Not only is there no market for an equity partner’s share in a firm–which often can characterize many other closely held organizations coming in all sorts of legal forms–there is no provision for departing partners to sell their share to the firm (or to anyone else in the world for that matter) under an appraisal valuation, a right of first refusal, an auction process, or otherwise. This law firm partner’s “equity” has no present or future or terminal value.

You are free to defend our odd usage of the term, but all I ask is that you recognize Law Land distorts what rank and file businesspeople and economists would assume the word means.

Productivity:

Industry usage is that productivity means billable worked hours per lawyer.  This turns inputs and outputs on its head. Hours worked is an input measure pure and simple, but productivity is defined (typical Econ 101 textbook)  as “output per unit of input.”  This is not far removed from Orwell’s “Ministry of Truth” in terms of turning what words mean upside down.    

I know some readers will attempt the jujitsu move in their minds of arguing that billable hours “produce” revenue to the firm.  Nice try. What any organization produces is the goods and/or services that clients come to it for and purchase. Clients, trust me on this, do not come to your firm to write checks and call it a day. To generate revenue,  organizations must produce the goods and/or services they’re known for, but in no tenable sense does that mean the revenue is what the firm is producing.

Profitability:

According to innumerable MBA programs, Accounting and Econ 101 textbooks, common sense, and the entire universe of business journalists and Wall Street analysts,  net profit is, as the redoubtable FT puts it:

The profit of a company after operating expenses and all other charges including taxes, interest and depreciation have been deducted from total revenue.
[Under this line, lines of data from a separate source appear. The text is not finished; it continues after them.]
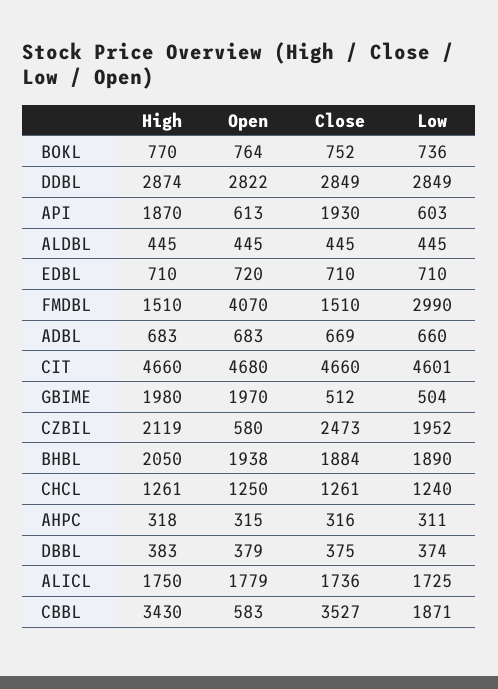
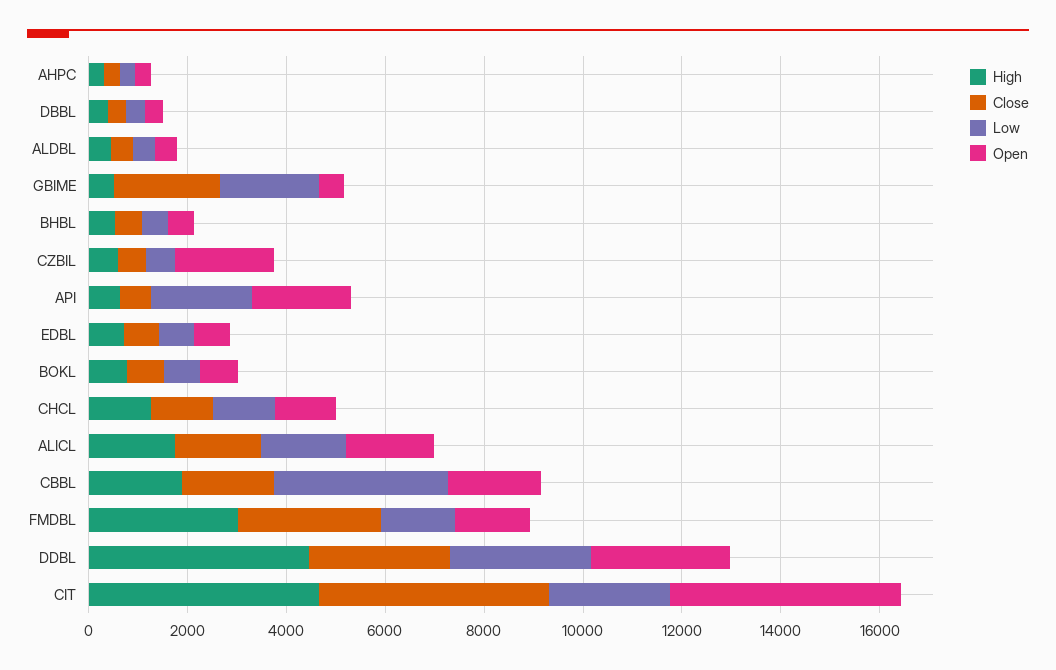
  {
    "High": {
      "BOKL": 770,
-     "DDBL": 2874,
+     "DDBL": 4500,
-     "API": 1870,
+     "API": 500,
      "ALDBL": 445,
      "EDBL": 710,
-     "FMDBL": 1510,
+     "FMDBL": 3000,
-     "ADBL": 683,
      "CIT": 4660,
-     "GBIME": 1980,
+     "GBIME": 500,
-     "CZBIL": 2119,
+     "CZBIL": 500,
-     "BHBL": 2050,
+     "BHBL": 500,
      "CHCL": 1261,
      "AHPC": 318,
      "DBBL": 383,
      "ALICL": 1750,
-     "CBBL": 3430
+     "CBBL": 2000
    },
    "Open": {
      "BOKL": 764,
      "DDBL": 2822,
-     "API": 613,
+     "API": 2000,
      "ALDBL": 445,
      "EDBL": 720,
-     "FMDBL": 4070,
+     "FMDBL": 1500,
-     "ADBL": 683,
      "CIT": 4680,
-     "GBIME": 1970,
+     "GBIME": 500,
-     "CZBIL": 580,
+     "CZBIL": 2000,
-     "BHBL": 1938,
+     "BHBL": 500,
      "CHCL": 1250,
      "AHPC": 315,
      "DBBL": 379,
      "ALICL": 1779,
-     "CBBL": 583
+     "CBBL": 2000
    },
    "Close": {
      "BOKL": 752,
      "DDBL": 2849,
-     "API": 1930,
+     "API": 500,
      "ALDBL": 445,
      "EDBL": 710,
-     "FMDBL": 1510,
+     "FMDBL": 3000,
-     "ADBL": 669,
      "CIT": 4660,
-     "GBIME": 512,
+     "GBIME": 2000,
-     "CZBIL": 2473,
+     "CZBIL": 500,
-     "BHBL": 1884,
+     "BHBL": 500,
      "CHCL": 1261,
      "AHPC": 316,
      "DBBL": 375,
      "ALICL": 1736,
-     "CBBL": 3527
+     "CBBL": 2000
    },
    "Low": {
      "BOKL": 736,
      "DDBL": 2849,
-     "API": 603,
+     "API": 2000,
      "ALDBL": 445,
      "EDBL": 710,
-     "FMDBL": 2990,
+     "FMDBL": 1500,
-     "ADBL": 660,
-     "CIT": 4601,
+     "CIT": 2500,
-     "GBIME": 504,
+     "GBIME": 2000,
-     "CZBIL": 1952,
+     "CZBIL": 500,
-     "BHBL": 1890,
+     "BHBL": 500,
      "CHCL": 1240,
      "AHPC": 311,
      "DBBL": 374,
      "ALICL": 1725,
-     "CBBL": 1871
+     "CBBL": 3500
    }
  }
Also called net earnings or net income.

But despite the universal assent to this straightforward definition everywhere else in the economy, that’s not the way we in Law Land use “profitability.”  We (The American Lawyer and the rest of the legal media, managing partners and executive committee members, recruiters, etc.) have decided that what we mean by “profitability” is, yes,  income minus expenses, but calculated before we pay the equity partners.  

Imagine a publicly traded company deciding that, henceforth, it would report profits before paying middle and senior management.  Even the non-securities lawyers in the crowd can imagine how long it would take before the SEC opened an inquiry on this.

On the other hand, reporting as we do has undeniable cosmetic advantages: We can as an industry boast of profit margins anywhere from 30–50+% of revenue, which, if calculated under GAAP, would indeed be enviable: So enviable, indeed, that they would attract a host of new entrants seeking to compete them away.  But since that hasn’t happened, it may be that we have not pulled the wool over the world’s eyes. Maybe all we’ve done is annoy our clients, encourage even greater innumeracy and lazy thinking about the business our firms are in, and once again decided that words mean what we decree and not what the rest of the world employs them to mean.